- [Directions]: Which city does the text on urban sprawl name as the study area?

Moreover, CLC is one of the most frequently used sources for analysis of land use in Europe (see, e.g., [15, 16, 2427]). It also has the advantage of being developed in coordination between participating countries, something that lends it great value in making comparisons between European regions with respect to land use and land cover change. Nevertheless, when more precise knowledge of land use change is required from the point of view of urban land occupation at a regional scale, databases such as MLU aim to fill this vacuum by providing urban land use information only obtainable at scales of detail in excess of 1 : 10,000 through exhaustive analysis based on photointerpretation.

This paper is divided into six sections. Following this introduction, in Section 2 there is a brief literature review about the urban sprawl; then, the city of Madrid is presented as the study area in Section 3. In Section 4, the data and methodology used in the analysis are introduced, together with discussion of the contribution of this work in the light of previous research. In Section 5, the results are presented; changes in land use, dynamics of dispersal, and fragmentation, and changes in net population densities that have come about as a result. Finally, in Section 6, a discussion of the results is given and the principal conclusions are presented.

2. A Brief Literature Review of the Urban Sprawl in the European Context

Urban sprawl has long been key topic in geography and other disciplines [28]. Urban sprawl is characterized by single family dwellings, lending uniformity to the urban landscape, reducing metropolitan density, and leading to fragmentation of urban spaces [2931]. This kind of growth is not only a major driver of environmental change [32, 33] but also reaps high economic and social costs [34, 35]. The most abundant work in this area being above all that dedicated to recognizing the emergence of urban sprawl through various methods along with comparison of the phenomenon between cities (e.g., [11, 3641]).

Sprawl is a term hard to pin down and not easy to measure, but currently there is certain scientific agreement and a recognition of its negative effects on sustainability, from the urban planning agencies. Gillhan [38] was not far to make a good description of sprawl when affirmed that the “sprawl” shows itself startlingly clear from the jet plane window at thirty thousand feet: “huge expressways snake out over the land, generating a wide, loosely formed network across the world below” [38, page 13]. Sometimes, these kinds of appreciations are more understandable than a set of measures on densities, geometric shapes, diversity of land uses, spatial statistics, or landscape metrics. Nonetheless, numbers are extremely necessary following the planning management principle that “we cannot manage what we do not measure.” Urban sprawl needs, as many other human phenomena, from both approaches to be explained, the qualitative and the quantitative, in order to cover all the characteristics to be identified.

[Collected data]
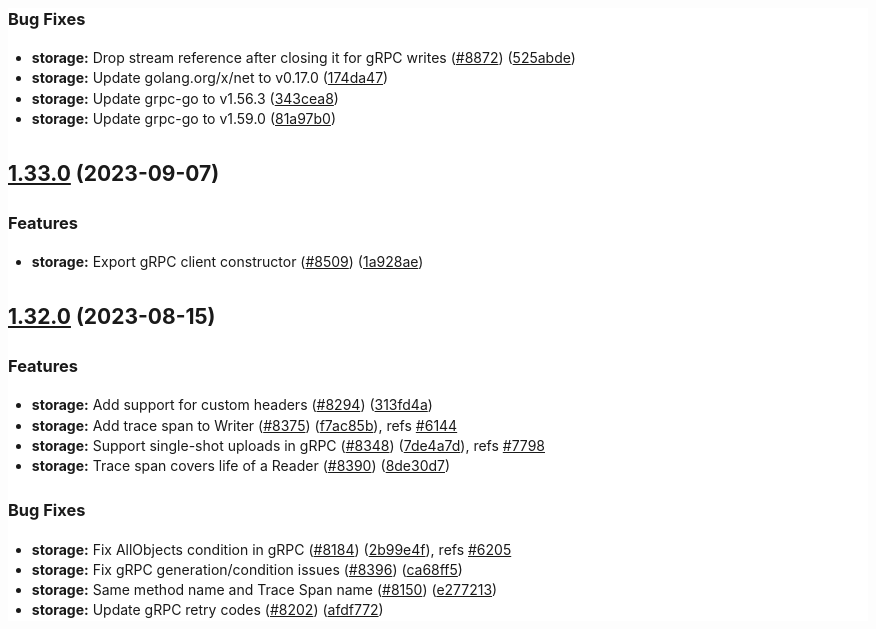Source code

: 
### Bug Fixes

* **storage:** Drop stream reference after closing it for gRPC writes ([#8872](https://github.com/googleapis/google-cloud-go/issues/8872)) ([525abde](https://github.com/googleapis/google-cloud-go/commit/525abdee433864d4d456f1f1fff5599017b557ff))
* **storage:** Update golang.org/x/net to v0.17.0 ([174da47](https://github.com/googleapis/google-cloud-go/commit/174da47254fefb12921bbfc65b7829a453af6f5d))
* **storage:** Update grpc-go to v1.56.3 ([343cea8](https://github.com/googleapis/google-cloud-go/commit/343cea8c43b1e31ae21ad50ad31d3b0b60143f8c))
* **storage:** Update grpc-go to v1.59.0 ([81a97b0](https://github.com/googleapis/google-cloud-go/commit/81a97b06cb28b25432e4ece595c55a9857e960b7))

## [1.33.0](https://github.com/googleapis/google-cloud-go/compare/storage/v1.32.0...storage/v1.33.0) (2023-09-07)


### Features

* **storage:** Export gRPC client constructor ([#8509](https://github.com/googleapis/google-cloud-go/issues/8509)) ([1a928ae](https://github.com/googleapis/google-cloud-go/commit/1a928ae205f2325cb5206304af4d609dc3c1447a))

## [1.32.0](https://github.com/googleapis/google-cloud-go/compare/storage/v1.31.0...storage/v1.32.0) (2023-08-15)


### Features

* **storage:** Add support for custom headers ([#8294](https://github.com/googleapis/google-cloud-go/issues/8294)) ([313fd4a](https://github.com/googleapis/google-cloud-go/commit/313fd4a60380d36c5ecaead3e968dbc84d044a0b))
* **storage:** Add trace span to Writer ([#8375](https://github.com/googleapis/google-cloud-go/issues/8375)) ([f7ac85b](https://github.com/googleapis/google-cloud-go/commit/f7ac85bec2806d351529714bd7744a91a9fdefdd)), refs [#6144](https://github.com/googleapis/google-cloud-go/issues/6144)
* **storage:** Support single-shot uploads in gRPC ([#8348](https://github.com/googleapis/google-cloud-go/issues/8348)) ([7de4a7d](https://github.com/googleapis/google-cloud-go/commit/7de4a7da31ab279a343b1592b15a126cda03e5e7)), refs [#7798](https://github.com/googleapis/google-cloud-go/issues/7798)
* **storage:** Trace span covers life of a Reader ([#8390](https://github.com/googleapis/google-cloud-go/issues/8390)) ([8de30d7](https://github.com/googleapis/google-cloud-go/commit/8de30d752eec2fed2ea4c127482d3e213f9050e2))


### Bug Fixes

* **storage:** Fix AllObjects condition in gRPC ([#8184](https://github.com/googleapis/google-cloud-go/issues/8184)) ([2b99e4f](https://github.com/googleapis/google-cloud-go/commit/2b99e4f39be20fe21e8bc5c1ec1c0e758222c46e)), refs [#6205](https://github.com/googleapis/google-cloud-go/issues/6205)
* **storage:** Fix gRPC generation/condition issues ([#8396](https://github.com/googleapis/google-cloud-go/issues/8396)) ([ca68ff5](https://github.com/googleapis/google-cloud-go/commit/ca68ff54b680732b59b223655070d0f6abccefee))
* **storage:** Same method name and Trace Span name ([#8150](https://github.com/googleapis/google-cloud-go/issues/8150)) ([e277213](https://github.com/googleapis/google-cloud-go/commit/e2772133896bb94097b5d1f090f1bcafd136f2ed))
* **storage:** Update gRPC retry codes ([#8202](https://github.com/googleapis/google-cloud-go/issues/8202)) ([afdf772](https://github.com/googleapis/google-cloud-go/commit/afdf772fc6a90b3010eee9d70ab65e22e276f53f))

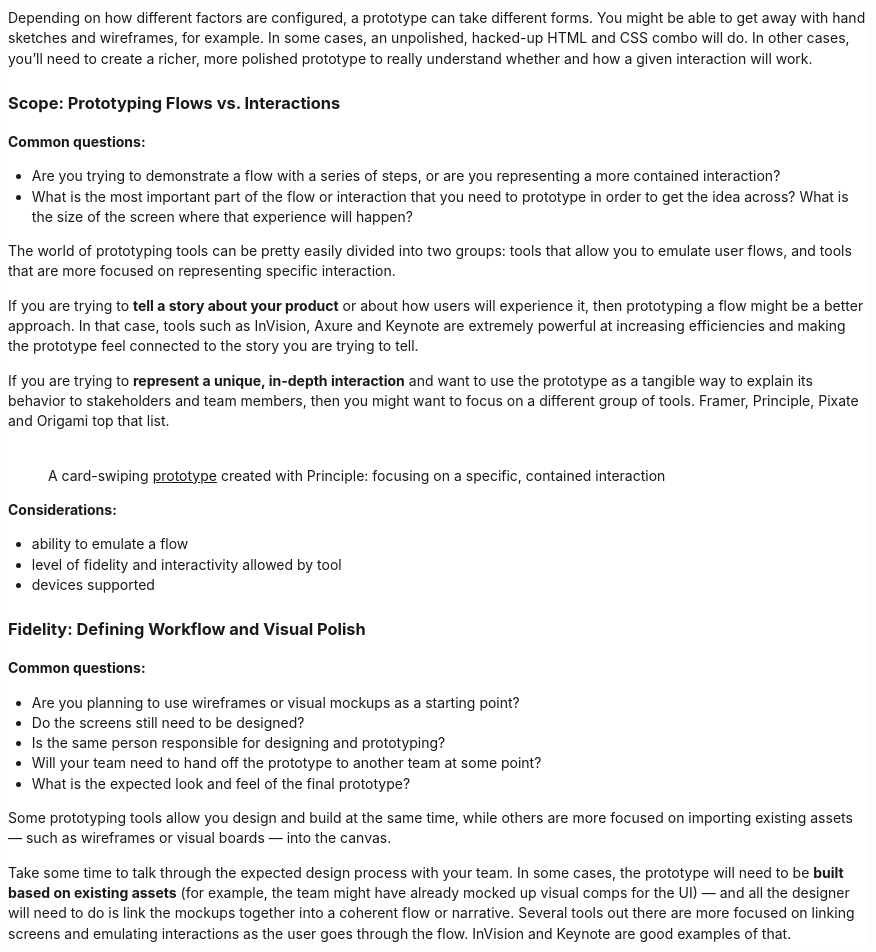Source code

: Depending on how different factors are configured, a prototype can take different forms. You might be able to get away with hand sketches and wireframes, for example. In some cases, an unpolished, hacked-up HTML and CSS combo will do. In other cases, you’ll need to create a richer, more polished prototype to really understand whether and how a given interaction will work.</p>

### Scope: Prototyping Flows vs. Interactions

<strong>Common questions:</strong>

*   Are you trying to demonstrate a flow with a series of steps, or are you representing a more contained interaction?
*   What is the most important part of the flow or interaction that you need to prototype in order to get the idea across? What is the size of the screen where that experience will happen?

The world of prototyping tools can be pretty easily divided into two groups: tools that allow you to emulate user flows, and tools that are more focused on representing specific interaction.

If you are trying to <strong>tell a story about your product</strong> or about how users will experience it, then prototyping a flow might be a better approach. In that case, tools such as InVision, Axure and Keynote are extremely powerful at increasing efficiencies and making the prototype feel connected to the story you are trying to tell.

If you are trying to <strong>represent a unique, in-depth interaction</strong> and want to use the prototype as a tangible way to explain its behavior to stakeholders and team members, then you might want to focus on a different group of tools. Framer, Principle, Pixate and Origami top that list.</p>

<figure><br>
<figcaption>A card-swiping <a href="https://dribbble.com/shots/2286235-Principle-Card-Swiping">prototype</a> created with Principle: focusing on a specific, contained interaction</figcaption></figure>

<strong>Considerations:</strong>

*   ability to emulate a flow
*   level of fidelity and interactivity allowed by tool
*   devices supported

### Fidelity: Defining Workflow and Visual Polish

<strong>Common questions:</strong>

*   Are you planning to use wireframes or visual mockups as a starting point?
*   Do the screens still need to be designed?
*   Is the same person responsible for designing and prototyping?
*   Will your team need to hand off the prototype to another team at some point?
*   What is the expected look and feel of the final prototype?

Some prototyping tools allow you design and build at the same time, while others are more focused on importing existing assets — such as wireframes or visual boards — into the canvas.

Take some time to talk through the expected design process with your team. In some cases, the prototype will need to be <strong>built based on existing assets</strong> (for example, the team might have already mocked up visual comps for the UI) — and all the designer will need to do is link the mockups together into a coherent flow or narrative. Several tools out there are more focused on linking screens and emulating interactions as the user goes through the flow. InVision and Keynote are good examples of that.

- [Solution]: Madrid